Background. Our goal in clinical renal transplantation is to establish a steroid-free immunosuppressive protocol that not only promotes long-term patient and graft survival, but also improves the overall well-being of the patients.
Methods. In a prospective, nonrandomized, clinical study 100 consecutive patients transplanted with first and second grafts were discharged from our center with functioning grafts 1996-1999 and followed for up to 41/2 years. Patients received steroid-free immunosuppression with an initial 10-day antithymocyte (ATG) induction and maintenance therapy with cyclosporine (CsA) and mycophenolate mofetil (MMF). No steroids were given.
Results. After an observation time of up to 41/2 years, 1-, 2-, 3-, and 4-year graft survivals of 97, 96, 90, and 82% were observed, with no correlation to HLA-matching, kidney disease, donor age or type, or number of transplants. Ninety-nine patients (1 died or peritonitis after returning to dialysis) were alive and well. Ninety grafts were functioning well, 9 patients returned to dialysis due to recurrence of hemolytic uremic syndrome, and glomerulonephritis in 2 and chronic rejection in 7 grafts after 7-36 months (3 due to non-compliance after 7-30 months). All 7 children below the age of 15 are alive, with well-functioning grafts, except 1 with recurrence of glomerulonephritis who returned to dialysis after 21/2 years. There were 13 acute rejections (13%), 10 early (first 3 months) (10%), and 3 late (6-42 months) (3%). All acute rejection episodes were successfully reversed. No lymphomas were observed.
Conclusions. Our first-line, steroid-free immunosuppressive protocol allows initial graft function, provides a safe level of long-term graft survival and function with a very low rejection rate, gives an acceptable rate of side effects, and possesses the potential for lowering the incidence of chronic rejection over the long-term. Compared with protocols that discontinue steroids after the initial posttransplant period, a steroid-free protocol avoids the increased risk of infection, body disfigurement, and other steroid-induced side-effects in the early posttransplant period. It also avoids the long-term risks of steroid use and the increased risk of rejection when the steriods are withdrawn.
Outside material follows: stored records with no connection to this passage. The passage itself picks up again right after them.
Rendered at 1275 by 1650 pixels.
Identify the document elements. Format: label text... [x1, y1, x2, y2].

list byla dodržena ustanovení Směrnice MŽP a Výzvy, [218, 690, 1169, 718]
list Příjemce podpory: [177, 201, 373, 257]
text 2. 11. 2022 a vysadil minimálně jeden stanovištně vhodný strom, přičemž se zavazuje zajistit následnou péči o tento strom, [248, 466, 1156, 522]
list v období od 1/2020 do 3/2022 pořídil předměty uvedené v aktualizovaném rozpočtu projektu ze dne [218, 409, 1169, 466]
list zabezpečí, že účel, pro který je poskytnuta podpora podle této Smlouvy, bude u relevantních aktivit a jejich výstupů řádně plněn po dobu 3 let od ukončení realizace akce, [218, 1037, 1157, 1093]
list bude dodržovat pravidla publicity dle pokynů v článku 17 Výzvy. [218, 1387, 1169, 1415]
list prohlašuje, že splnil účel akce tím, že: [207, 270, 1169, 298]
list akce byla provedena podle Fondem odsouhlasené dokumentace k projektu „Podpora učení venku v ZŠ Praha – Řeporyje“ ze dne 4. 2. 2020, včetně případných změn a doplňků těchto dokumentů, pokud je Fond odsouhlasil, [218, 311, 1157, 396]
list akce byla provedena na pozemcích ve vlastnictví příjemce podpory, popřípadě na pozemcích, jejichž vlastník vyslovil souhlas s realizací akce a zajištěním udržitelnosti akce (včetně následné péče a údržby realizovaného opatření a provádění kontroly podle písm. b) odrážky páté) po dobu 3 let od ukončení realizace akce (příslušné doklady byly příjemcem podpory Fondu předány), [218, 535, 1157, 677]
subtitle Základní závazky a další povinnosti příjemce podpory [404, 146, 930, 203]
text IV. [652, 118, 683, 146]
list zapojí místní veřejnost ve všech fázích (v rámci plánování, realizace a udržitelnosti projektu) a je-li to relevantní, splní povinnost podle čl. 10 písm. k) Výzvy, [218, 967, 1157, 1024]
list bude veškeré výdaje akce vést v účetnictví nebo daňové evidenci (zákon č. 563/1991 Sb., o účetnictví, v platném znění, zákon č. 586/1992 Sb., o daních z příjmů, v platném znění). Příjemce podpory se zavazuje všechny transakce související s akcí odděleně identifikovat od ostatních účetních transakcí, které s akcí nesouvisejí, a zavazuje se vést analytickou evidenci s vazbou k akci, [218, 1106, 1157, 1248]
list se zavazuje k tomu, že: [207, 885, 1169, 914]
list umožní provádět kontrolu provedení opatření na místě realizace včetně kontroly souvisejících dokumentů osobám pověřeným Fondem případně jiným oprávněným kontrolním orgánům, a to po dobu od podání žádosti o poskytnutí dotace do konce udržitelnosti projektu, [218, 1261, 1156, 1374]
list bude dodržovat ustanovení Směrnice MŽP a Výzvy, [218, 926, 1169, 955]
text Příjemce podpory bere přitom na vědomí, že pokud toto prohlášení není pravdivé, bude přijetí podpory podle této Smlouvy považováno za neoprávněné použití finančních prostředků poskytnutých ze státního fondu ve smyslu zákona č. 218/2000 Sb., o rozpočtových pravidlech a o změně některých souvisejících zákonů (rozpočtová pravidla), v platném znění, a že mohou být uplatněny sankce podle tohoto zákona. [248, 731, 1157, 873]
Much effort has been made to diminishing, withdrawing, or completely avoiding the use of glucocorticoids in clinical transplantation because of the many severe side effects (1,2). This report [an update of Birkeland (3)] describes the results of a prospective, nonrandomized, clinical study of 100 consecutive patients receiving first and second kidney transplants who were discharged from our department with a functioning graft between 1996 and 1999. Patients were treated with antithymocyte globulin, cyclosporine, and mycophenolate mofetil (ATG/CsA/MMF) with no use of steroid induction, maintenance, or conversions to other protocols and followed for up to 4.5 years.